Twins Joined at Head Separated After 20-Hour Surgery
Boys were born conjoined at the head.
— -- Two formerly conjoined twins are recovering after undergoing a lengthy surgery that separated them.
Jadon and Anias McDonald underwent a rare surgery at Montefiore Medical Center in New York City on Thursday that lasted more than 20 hours as doctors carefully separated the boys, according to the hospital's Facebook page. Anias is still being operated on, while his brother Jadon was sent into recovery a few hours ago, according to a Facebook post by the boys' mother, Nicole McDonald.
"They're so perfect, they're beautiful little boys," Nicole McDonald told ABC's New York station WABC-TV.
McDonald posted updates today about the boys on Facebook as the operation continued. When Jadon came out of surgery, she wrote that at first she was confused to see two separate beds.
"I actually asked why they rearranged the room because I hadn't really internalized the idea that there would be 2 beds in here," she wrote on Facebook.
The operation was so difficult that Dr.

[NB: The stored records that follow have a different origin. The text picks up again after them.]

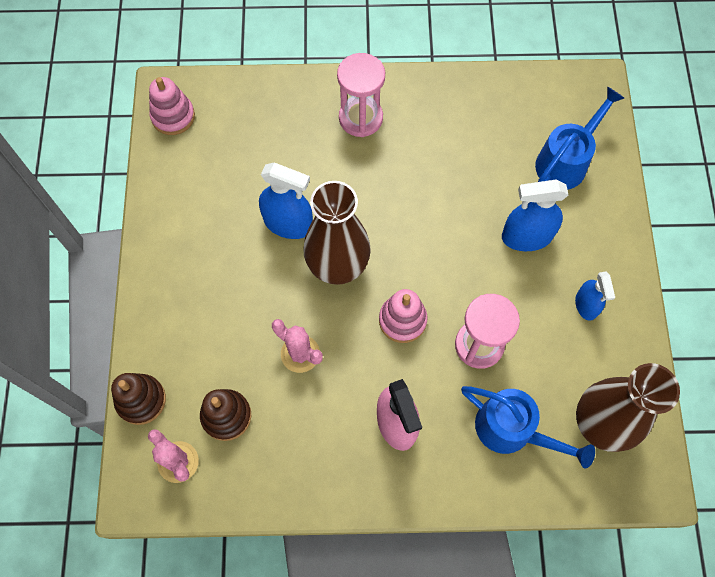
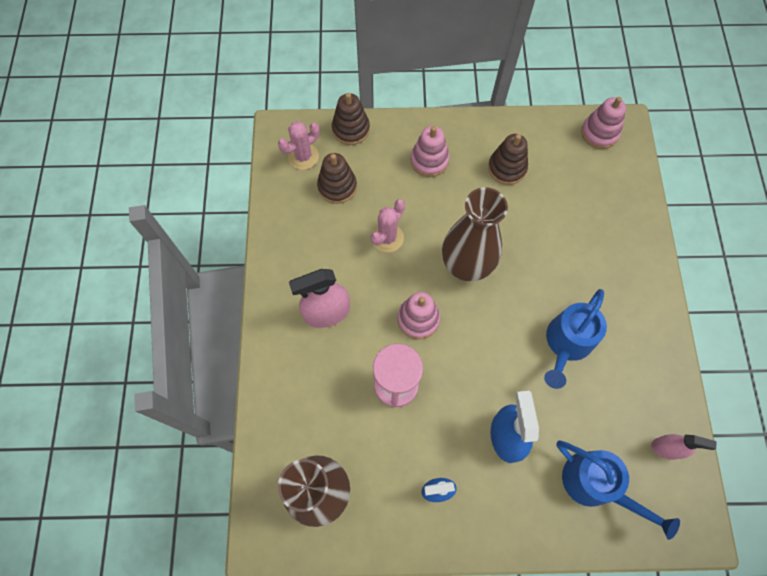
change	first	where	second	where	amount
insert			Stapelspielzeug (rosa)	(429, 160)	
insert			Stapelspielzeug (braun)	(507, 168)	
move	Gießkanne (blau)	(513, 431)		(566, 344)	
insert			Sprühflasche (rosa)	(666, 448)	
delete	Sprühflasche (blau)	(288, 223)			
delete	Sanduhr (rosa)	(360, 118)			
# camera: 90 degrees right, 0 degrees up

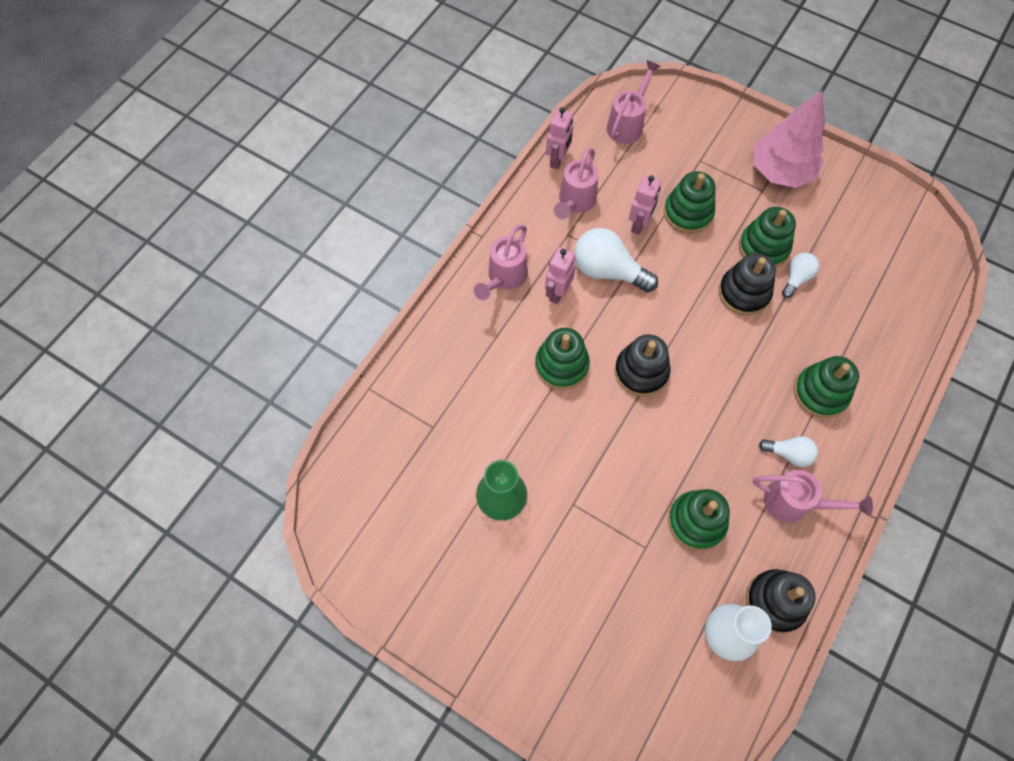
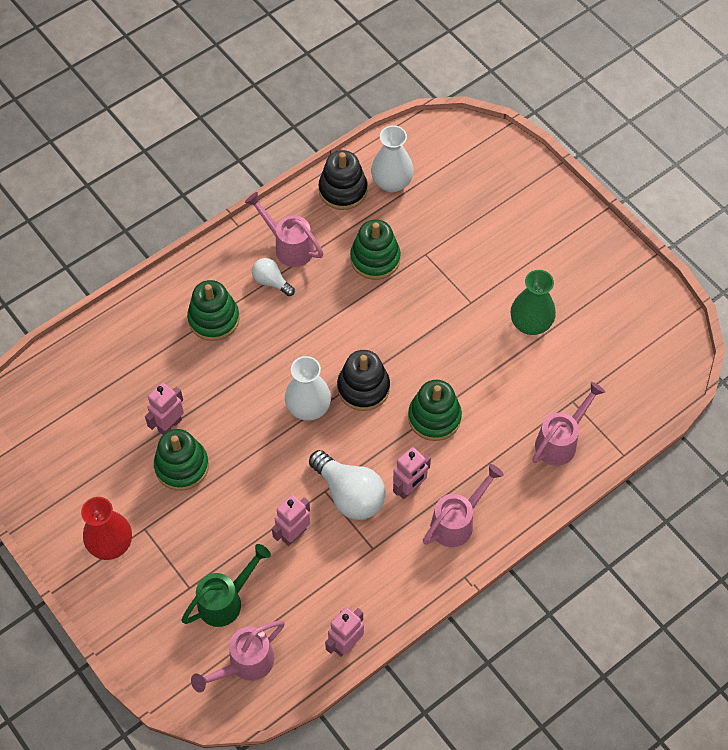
change	first	where	second	where	amount
replace	Baum (rosa)	(781, 171)	Vase (rot)	(111, 544)	
replace	Glühbirne (weiß)	(796, 278)	Roboter (rosa)	(169, 425)	
insert			Gießkanne (grün)	(226, 600)	
insert			Vase (weiß)	(308, 407)	
move	Gießkanne (rosa)	(574, 203)		(561, 441)	
delete	Stapelspielzeug (grün)	(688, 213)			
delete	Stapelspielzeug (schwarz)	(744, 293)			
# camera: 160 degrees left, 5 degrees down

James Goodrich, a pediatric neurosurgeon leading the operation at Montefiore, nearly decided to stop the surgery because the boys shared so much brain tissue, McDonald wrote.
"There was a point where Dr Goodrich debated stopping the whole procedure because it was just too risky but an opening presented itself and they went for it and it ended up being the right call," McDonald wrote on Facebook. She wrote that doctors found the twins shared more brain tissue than previously realized and there was no clear way to separate them.
"I didn't cry until the surgeon's left the room," McDonald wrote. "I was barely able to even utter the words 'thank you' because of the pit that still sits heavy in my stomach."
The twins are joined at the head, meaning they are craniopagus conjoined twins.
Despite being born with a condition that is so rare it affects just 2 percent of conjoined twins, Anais and Jadon are still just like other babies, their mother told WABC.
"My favorite thing is to sit here and hear them talking with each other down the hallway. They talk back and forth," McDonald told WABC in an earlier interview. "They're beautiful."